Problem description: Please output the section of the listing below that opens with the line containing "nose: (236, 121)" and closes with the line containing "root of tail: (166, 256)", exactly and with nothing else.

Exercise input:
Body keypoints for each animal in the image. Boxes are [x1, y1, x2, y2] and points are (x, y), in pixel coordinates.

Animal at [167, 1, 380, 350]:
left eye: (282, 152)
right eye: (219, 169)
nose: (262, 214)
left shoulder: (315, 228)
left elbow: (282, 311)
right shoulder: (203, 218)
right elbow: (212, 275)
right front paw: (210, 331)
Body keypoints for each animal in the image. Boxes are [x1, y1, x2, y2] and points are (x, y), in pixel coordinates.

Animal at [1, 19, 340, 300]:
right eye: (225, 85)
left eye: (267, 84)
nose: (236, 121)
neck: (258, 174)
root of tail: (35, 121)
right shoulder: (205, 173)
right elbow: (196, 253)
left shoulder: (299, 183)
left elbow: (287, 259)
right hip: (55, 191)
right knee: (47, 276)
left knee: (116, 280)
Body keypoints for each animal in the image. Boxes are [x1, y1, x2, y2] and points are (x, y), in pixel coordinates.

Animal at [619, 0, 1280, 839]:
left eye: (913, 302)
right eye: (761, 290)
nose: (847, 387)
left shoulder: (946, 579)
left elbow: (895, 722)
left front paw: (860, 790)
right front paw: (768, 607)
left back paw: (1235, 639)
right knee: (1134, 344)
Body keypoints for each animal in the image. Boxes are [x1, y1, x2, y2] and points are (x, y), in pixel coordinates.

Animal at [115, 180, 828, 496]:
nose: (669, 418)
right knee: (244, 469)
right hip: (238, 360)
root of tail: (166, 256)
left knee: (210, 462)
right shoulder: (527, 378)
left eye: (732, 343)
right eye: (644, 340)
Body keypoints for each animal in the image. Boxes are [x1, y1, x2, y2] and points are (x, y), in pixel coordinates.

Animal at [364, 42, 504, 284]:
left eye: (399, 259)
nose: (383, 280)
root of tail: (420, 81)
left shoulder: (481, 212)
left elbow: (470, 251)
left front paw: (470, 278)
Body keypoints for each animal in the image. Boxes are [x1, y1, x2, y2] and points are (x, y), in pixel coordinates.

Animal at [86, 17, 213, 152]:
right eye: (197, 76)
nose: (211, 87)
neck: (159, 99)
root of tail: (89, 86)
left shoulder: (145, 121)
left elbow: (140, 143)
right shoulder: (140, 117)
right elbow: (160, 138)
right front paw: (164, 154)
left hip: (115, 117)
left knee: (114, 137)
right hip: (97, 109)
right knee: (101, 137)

...

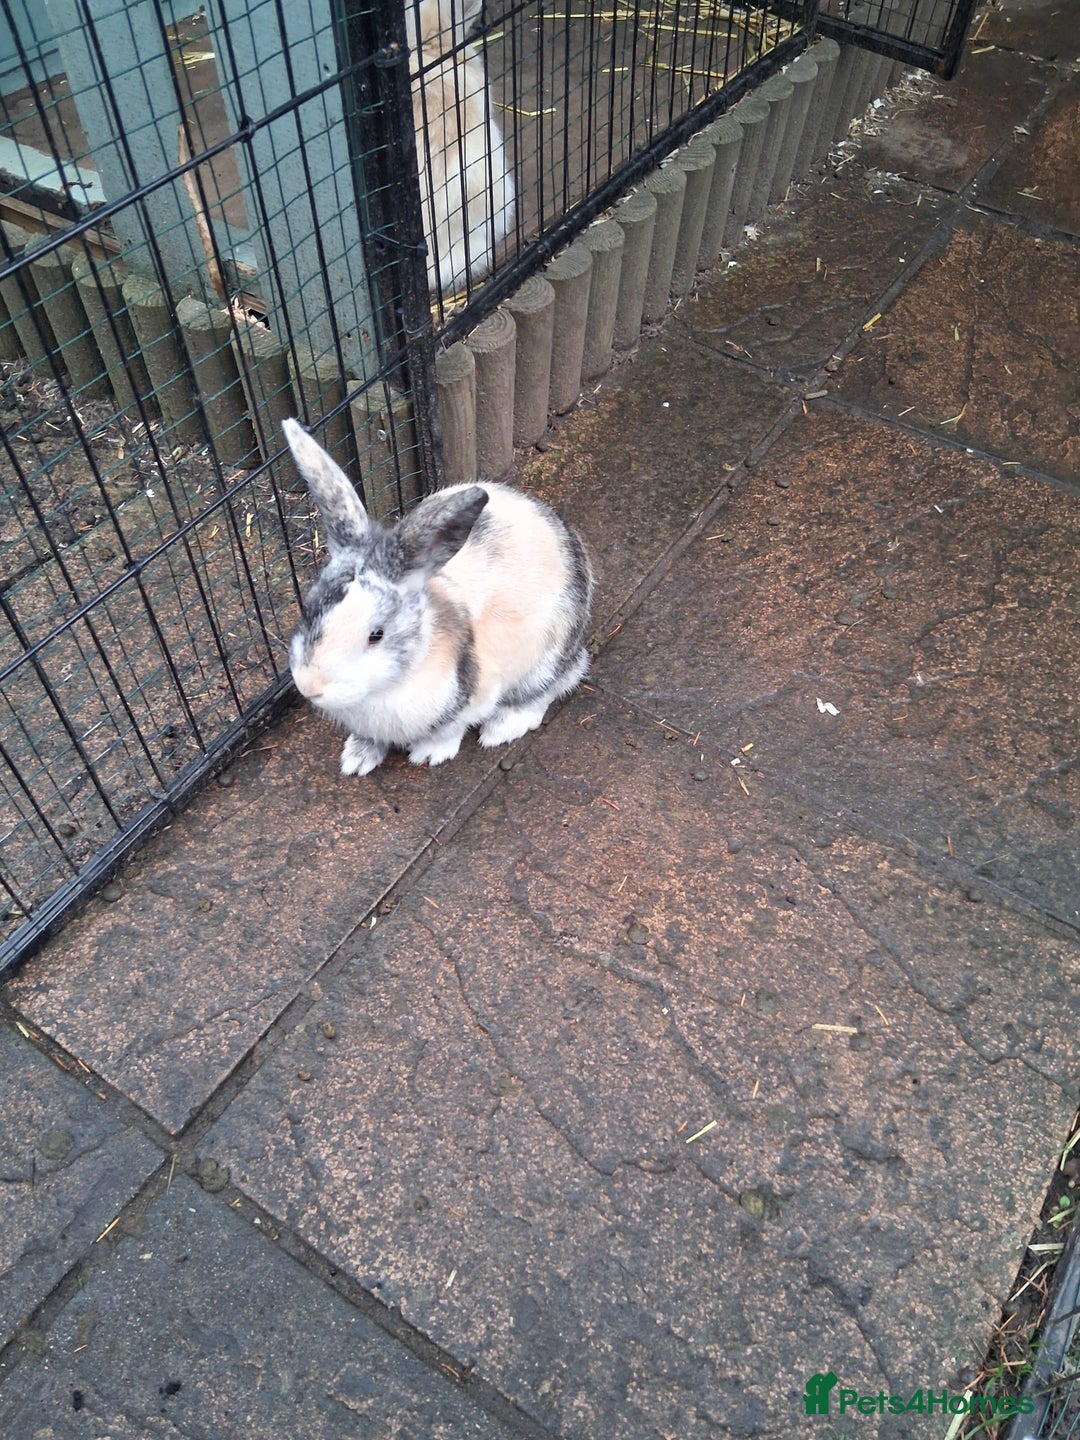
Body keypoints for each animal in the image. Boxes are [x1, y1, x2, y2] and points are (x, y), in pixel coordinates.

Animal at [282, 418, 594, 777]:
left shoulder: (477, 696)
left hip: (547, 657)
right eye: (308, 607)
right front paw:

Written response:
nose: (236, 121)
neck: (258, 174)
root of tail: (35, 121)
right shoulder: (205, 173)
right elbow: (196, 253)
left shoulder: (299, 183)
left elbow: (287, 259)
right hip: (55, 191)
right knee: (47, 276)
left knee: (116, 280)
Body keypoints for each animal in the image. Boxes are [x1, y1, x2, y2] and points are (x, y), in pixel coordinates.

Animal at [619, 0, 1280, 839]:
left eye: (913, 302)
right eye: (761, 290)
nose: (847, 387)
left shoulder: (946, 579)
left elbow: (895, 722)
left front paw: (860, 790)
right front paw: (768, 607)
left back paw: (1235, 639)
right knee: (1134, 344)
Body keypoints for each animal in the image. Boxes are [x1, y1, x2, y2] and points are (x, y), in pixel coordinates.

Animal at [115, 180, 828, 496]:
nose: (669, 418)
right knee: (244, 469)
right hip: (238, 360)
root of tail: (166, 256)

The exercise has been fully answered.